Tribunal Administratif de Strasbourg — Décision N° TA67-2507781

lundi 27 octobre 2025

JuridictionTribunal Administratif de Strasbourg
SectionTribunal Administratif de Strasbourg
N° DossierTA67-2507781
TypeDécision
RecoursPlein contentieux
Avocat requérantCHEBBALE

Résumé IA

Le Tribunal Administratif de Strasbourg, statuant en référé sur le fondement de l'article L. 521-3 du code de justice administrative, a rejeté la demande de M. et Mme D... visant à obtenir du préfet du Bas-Rhin la remise d'un certificat médical vierge nécessaire à leur demande de titre de séjour pour raison médicale. Le juge a estimé que la condition d'urgence n'était pas satisfaite, la précarité des requérants découlant de leur maintien irrégulier sur le territoire et de leur non-exécution d'une obligation de quitter le territoire français, sans que l'absence du document ne fasse obstacle à une prise en charge médicale de leur enfant. Les requérants ont toutefois été admis au bénéfice de l'aide juridictionnelle provisoire.

Texte intégral

Vu la procédure suivante :

Par une requête et un mémoire, enregistrés respectivement le 18 septembre 2025 et le 2 octobre 2025, M. D... et Mme E..., représentés par Me Sandrine Chebbale, demandent au juge des référés, sur le fondement des dispositions de l’article L. 521-3 du code de justice administrative :

1°) d’admettre les requérants au bénéfice de l’aide juridictionnelle ;

2°) d’enjoindre à Monsieur le préfet du Bas-Rhin de remettre aux requérants un dossier comprenant une notice explicative les informant de la procédure à suivre et un certificat médical vierge dans les 48 heures suivant la notification de l’ordonnance et sous astreinte de 100 € par jours de retard ;

3°) de mettre à la charge de l’État la somme de 1 500 euros TTC en application des dispositions de l’article L. 761-1 du code de justice administrative et 37 de la loi du 10 juillet 1991.

Ils soutiennent que :
- la condition d’urgence est remplie, car l’admission des requérants au séjour n’est possible que si le certificat médical vierge leur est transmis par la préfecture ; les contrats de travail des requérants ont été suspendu à cause de leur situation irrégulière, ce qui les place dans une situation précaire ; leur fille cadette, qui a vu son état de santé se dégrader depuis le refus de renouvellement de l’autorisation provisoire de séjour et la prise de l’obligation de quitter le territoire français par la préfecture, nécessite une prise en charge médicale n’étant pas disponible en Géorgie et dont le défaut aurait des conséquences d’une exceptionnelle gravité ; l’obligation de quitter le territoire français concernant les requérants peut être mise en exécution, alors même qu’ils ont déposé une demande de titre en raison de circonstances nouvelles postérieures à l’obligation de quitter le territoire français ;
- la demande est utile, car les requérants se trouvent dans l’impossibilité d’obtenir un titre de séjour sans le certificat médical vierge demandé à la préfecture ;
- il n’est pas fait obstacle à une décision administrative, car la préfecture n’entend pas instruire ni statuer sur la demande.

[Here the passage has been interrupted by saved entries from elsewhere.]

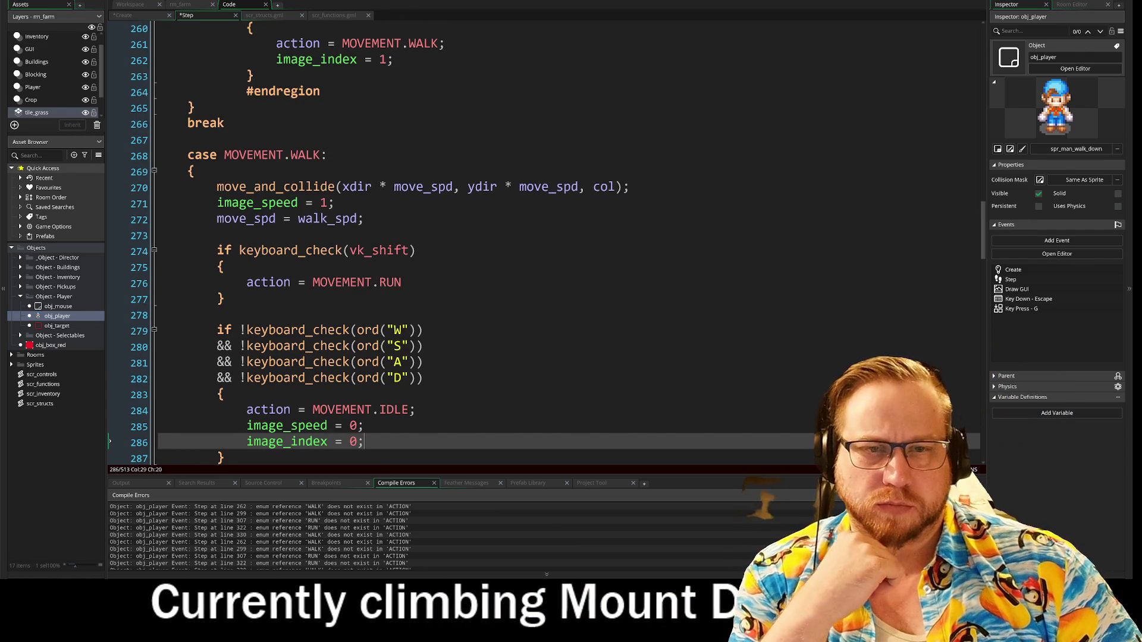
pyautogui.click(196, 266)
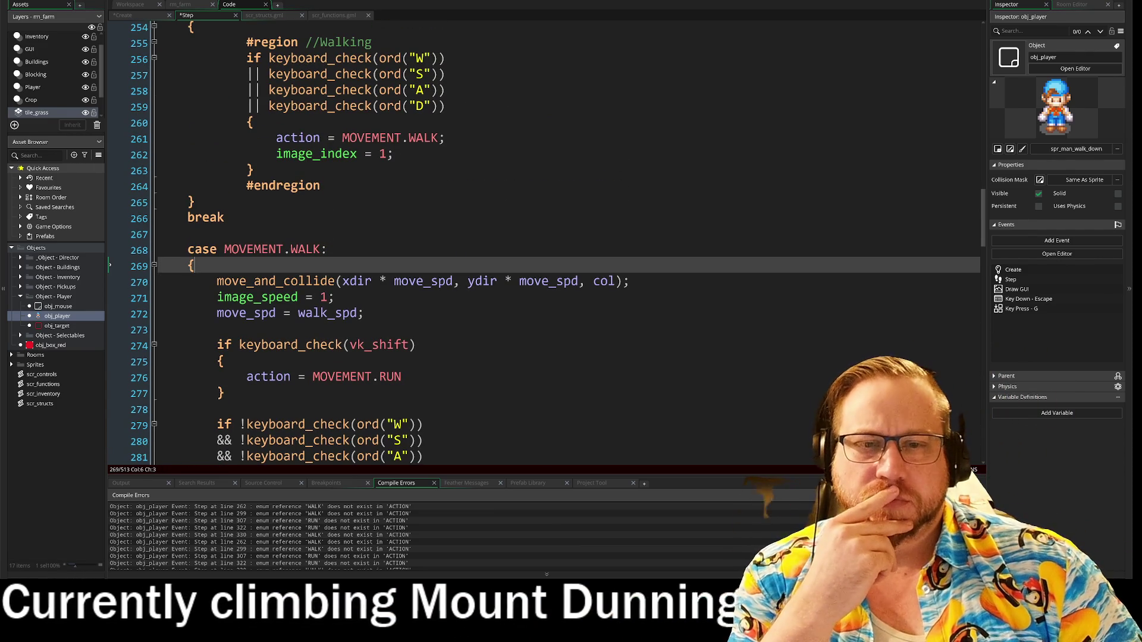
pyautogui.click(154, 266)
# - Re-expand the WALK case to check it, then fold it and add blank lines after its break
pyautogui.scroll(3, 153, 269)
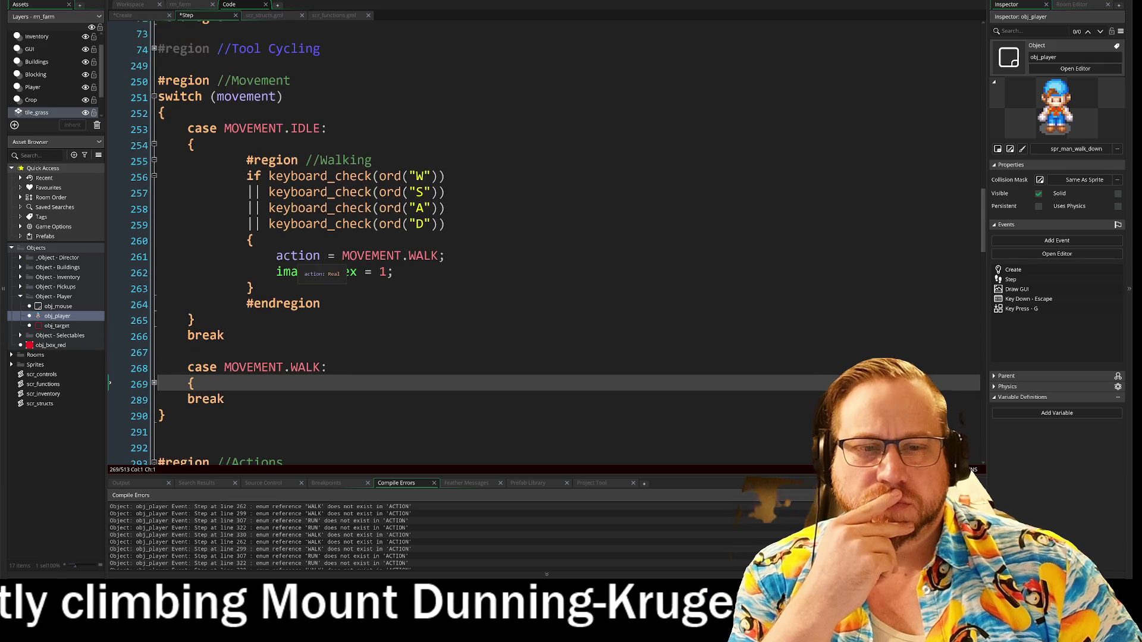
pyautogui.scroll(-3, 153, 269)
pyautogui.click(154, 241)
pyautogui.scroll(-2, 154, 241)
pyautogui.moveTo(216, 238)
pyautogui.mouseDown()
pyautogui.moveTo(225, 287)
pyautogui.moveTo(422, 365)
pyautogui.mouseUp()
pyautogui.click(423, 366)
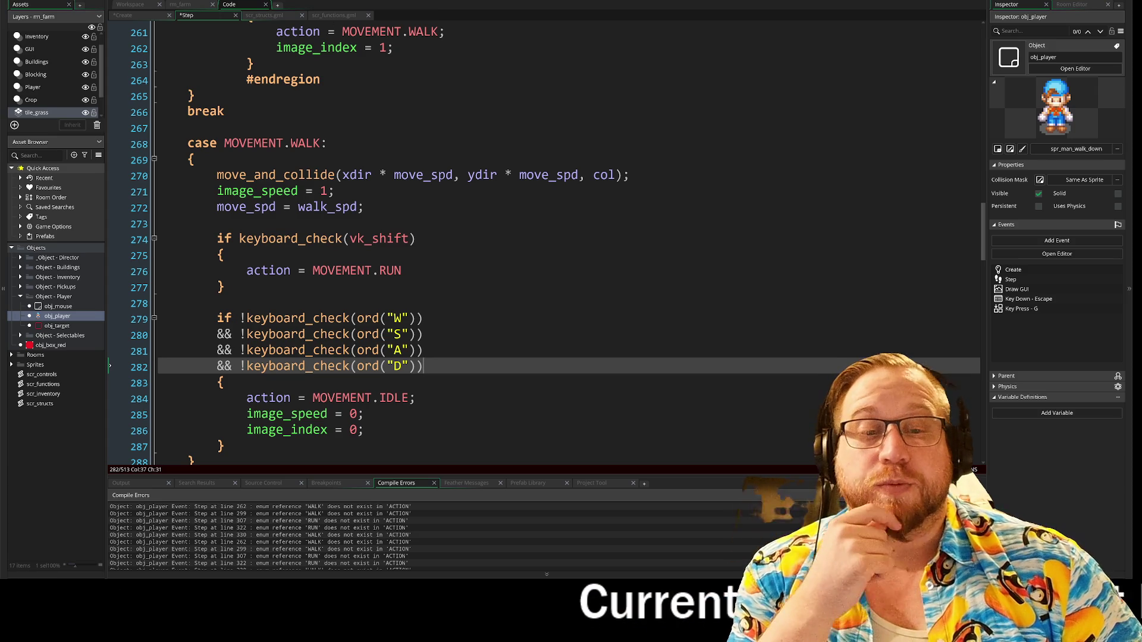
pyautogui.scroll(-2, 154, 151)
pyautogui.scroll(2, 154, 151)
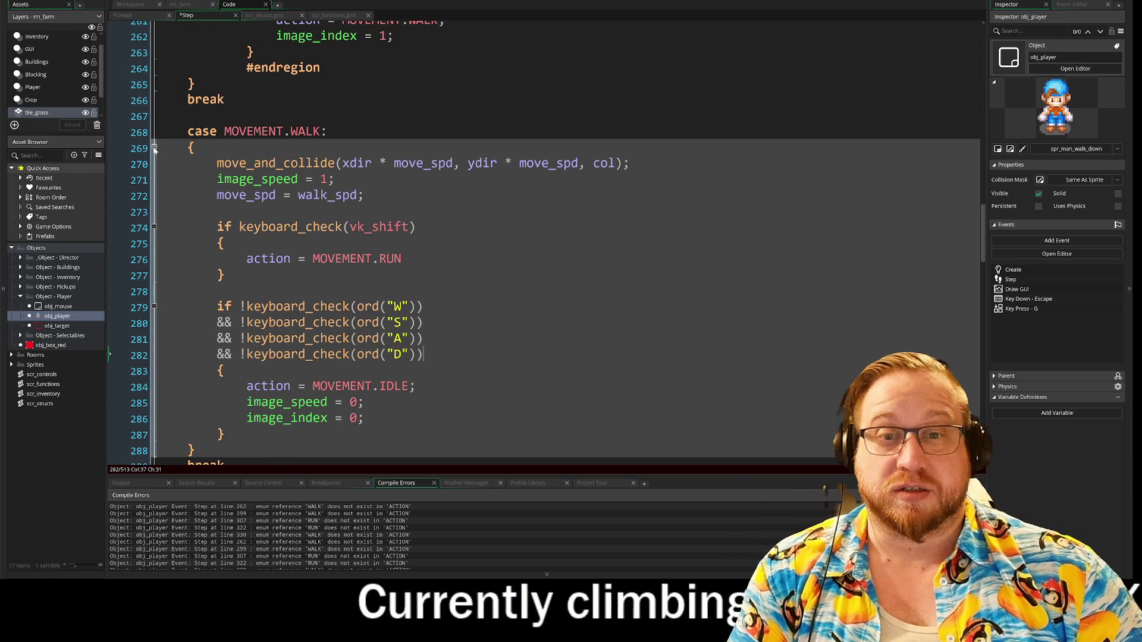
pyautogui.click(154, 147)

Par un mémoire en défense enregistré le 30 septembre 2025, conclut au rejet de la requête.

Il soutient que les moyens de la requête ne sont pas fondés et que notamment les conditions d’utilement et d’urgence ne sont pas remplies.


Vu les autres pièces du dossier.

Vu :
- le code de l’entrée et du séjour des étrangers et du droit d’asile ;
- la loi 91-647 du 10 juillet 1991 ;
- le code de justice administrative.

La présidente du tribunal a désigné M. C..., premier vice-président, pour statuer sur les demandes de référé.


Considérant ce qui suit :

Sur la demande d’aide juridictionnelle provisoire :

Aux termes de l’article 20 de la loi du 10 juillet 1991 relative à l’aide juridique : « Dans les cas d’urgence, sous réserve de l’application des règles relatives aux commissions ou désignations d’office, l’admission provisoire à l’aide juridictionnelle peut être prononcée par la juridiction compétente ou son président.
Il y a lieu en l’espèce, par application de ces dispositions, d’admettre les requérants à l’aide juridictionnelle provisoire.
Sur les autres conclusions :

Aux termes de l’article L.521-3 du code de justice administrative, « En cas d'urgence et sur simple requête qui sera recevable même en l'absence de décision administrative préalable, le juge des référés peut ordonner toutes autres mesures utiles sans faire obstacle à l'exécution d'aucune décision administrative ».

La condition d’urgence est en principe constatée dans le cas d’une demande de renouvellement de titre de séjour. Dans les autres cas, il appartient au requérant de justifier de circonstances particulières.

Pour demander au tribunal d’enjoindre au préfet du Bas-Rhin de lui transmettre un certificat médical vierge sur le fondement de l’article L.521-3 du code de justice administrative précité en vue de voir instruite leur demande tendant au bénéfice d’un titre de séjour,
M. D... et Mme E... se prévalent d’une situation d’urgence résultant de la nécessité d’obtenir le certificat médical vierge afin de poursuivre leurs démarches auprès de l’OFII, de leur situation de précarité, de leur crainte de voir l’obligation de quitter le territoire français (OQTF) dont ils font l’objet être exécutée et de la nécessité de la prise en charge médicale de leur fille.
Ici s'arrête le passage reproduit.